_TASKS TO CARRY OUT:_
**1)** From the BPF patch review below, extract the passage that runs from "This commit adds" up to and including "about the failure.".
**2)** Extend the BPF patch review below by writing what follows its final line.

_EXERCISE TEXT:_
══════════════════════════════

This commit adds a new method, bpf_check_attach_target_with_klog,
which outputs the verifier log to the kernel.
Developers can then use dmesg to obtain more detailed information about the failure.

For an example of eBPF code,
Link: https://github.com/Asphaltt/learn-by-example/blob/main/ebpf/freplace/main.go

Co-developed-by: Leon Hwang <hffilwlqm@xxxxxxxxx>
Signed-off-by: Leon Hwang <hffilwlqm@xxxxxxxxx>
Signed-off-by: Zheao Li <me@xxxxxxxxxxxx>
---
include/linux/bpf_verifier.h | 5 +++++
kernel/bpf/syscall.c | 5 +++--
kernel/bpf/trampoline.c | 6 +++---
kernel/bpf/verifier.c | 19 +++++++++++++++++++
4 files changed, 30 insertions(+), 5 deletions(-)

diff --git a/include/linux/bpf_verifier.h b/include/linux/bpf_verifier.h
index 5cea15c81b8a..8eddba62c194 100644
--- a/include/linux/bpf_verifier.h
+++ b/include/linux/bpf_verifier.h
@@ -848,6 +848,11 @@ static inline void bpf_trampoline_unpack_key(u64 key, u32 *obj_id, u32 *btf_id)
*btf_id = key & 0x7FFFFFFF;
}
+int bpf_check_attach_target_with_klog(const struct bpf_prog *prog,
+ const struct bpf_prog *tgt_prog,
+ u32 btf_id,
+ struct bpf_attach_target_info *tgt_info);

format issue in the above. Same code alignment is needed for arguments in different lines.

+
int bpf_check_attach_target(struct bpf_verifier_log *log,
const struct bpf_prog *prog,
const struct bpf_prog *tgt_prog,
diff --git a/kernel/bpf/syscall.c b/kernel/bpf/syscall.c
index 869265852d51..bf826fcc8cf4 100644
--- a/kernel/bpf/syscall.c
+++ b/kernel/bpf/syscall.c
@@ -3464,8 +3464,9 @@ static int bpf_tracing_prog_attach(struct bpf_prog *prog,
*/
struct bpf_attach_target_info tgt_info = {};
- err = bpf_check_attach_target(NULL, prog, tgt_prog, btf_id,
- &tgt_info);
+ err = bpf_check_attach_target_with_klog(prog, NULL,
+ prog->aux->attach_btf_id,
+ &tgt_info);

code alignment issue here as well.

══════════════════════════════

_RECORDED INFORMATION:_
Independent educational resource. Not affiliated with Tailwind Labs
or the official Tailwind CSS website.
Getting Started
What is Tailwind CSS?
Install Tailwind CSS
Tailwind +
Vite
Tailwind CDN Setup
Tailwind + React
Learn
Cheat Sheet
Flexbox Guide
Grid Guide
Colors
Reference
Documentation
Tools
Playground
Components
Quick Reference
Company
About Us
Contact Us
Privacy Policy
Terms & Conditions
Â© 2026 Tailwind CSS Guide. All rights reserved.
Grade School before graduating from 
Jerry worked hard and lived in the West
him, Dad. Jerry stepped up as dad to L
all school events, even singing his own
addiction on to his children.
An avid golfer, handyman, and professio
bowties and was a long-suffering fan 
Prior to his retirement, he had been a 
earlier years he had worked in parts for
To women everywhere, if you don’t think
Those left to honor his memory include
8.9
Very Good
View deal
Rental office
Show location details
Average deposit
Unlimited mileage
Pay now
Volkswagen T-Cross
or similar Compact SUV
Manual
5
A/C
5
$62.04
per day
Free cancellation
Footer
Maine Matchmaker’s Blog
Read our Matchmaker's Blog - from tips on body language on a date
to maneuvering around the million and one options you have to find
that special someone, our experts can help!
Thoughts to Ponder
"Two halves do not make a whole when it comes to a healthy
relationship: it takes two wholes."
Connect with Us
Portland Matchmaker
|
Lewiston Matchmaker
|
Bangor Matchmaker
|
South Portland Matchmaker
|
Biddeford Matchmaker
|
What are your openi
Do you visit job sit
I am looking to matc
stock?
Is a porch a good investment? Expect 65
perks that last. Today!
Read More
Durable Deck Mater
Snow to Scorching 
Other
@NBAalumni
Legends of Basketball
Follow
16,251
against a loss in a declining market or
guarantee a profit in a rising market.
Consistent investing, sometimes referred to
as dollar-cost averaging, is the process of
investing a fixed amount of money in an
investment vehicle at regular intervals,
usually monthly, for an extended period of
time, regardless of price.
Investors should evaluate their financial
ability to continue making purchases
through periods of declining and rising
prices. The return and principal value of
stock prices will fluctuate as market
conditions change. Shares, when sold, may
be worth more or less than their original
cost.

══════════════════════════════

_ANSWERS TO THIS EXERCISE:_
**1)**
This commit adds a new method, bpf_check_attach_target_with_klog,
which outputs the verifier log to the kernel.
Developers can then use dmesg to obtain more detailed information about the failure.

**2)**
Also, the argument should be 'prog, tgt_prog, btf_id, &tgt_info', right?

if (err)
goto out_unlock;
diff --git a/kernel/bpf/trampoline.c b/kernel/bpf/trampoline.c
index f8302a5ca400..8862adaa7302 100644
--- a/kernel/bpf/trampoline.c
+++ b/kernel/bpf/trampoline.c
@@ -699,9 +699,9 @@ int bpf_trampoline_link_cgroup_shim(struct bpf_prog *prog,
u64 key;
int err;
- err = bpf_check_attach_target(NULL, prog, NULL,
- prog->aux->attach_btf_id,
- &tgt_info);
+ err = bpf_check_attach_target_with_klog(prog, NULL,
+ prog->aux->attach_btf_id,
+ &tgt_info);

code alignment issue here

if (err)
return err;
diff --git a/kernel/bpf/verifier.c b/kernel/bpf/verifier.c
index 1f5302fb0957..4873b72f5a9a 100644
--- a/kernel/bpf/verifier.c
+++ b/kernel/bpf/verifier.c
@@ -21643,6 +21643,25 @@ static int check_non_sleepable_error_inject(u32 btf_id)
return btf_id_set_contains(&btf_non_sleepable_error_inject, btf_id);
}
+int bpf_check_attach_target_with_klog(const struct bpf_prog *prog,
+ const struct bpf_prog *tgt_prog,
+ u32 btf_id,
+ struct bpf_attach_target_info *tgt_info);

code alignment issue here.

+{
+ struct bpf_verifier_log *log;
+ int err;
+
+ log = kzalloc(sizeof(*log), GFP_KERNEL | __GFP_NOWARN);

__GFP_NOWARN is unnecessary here.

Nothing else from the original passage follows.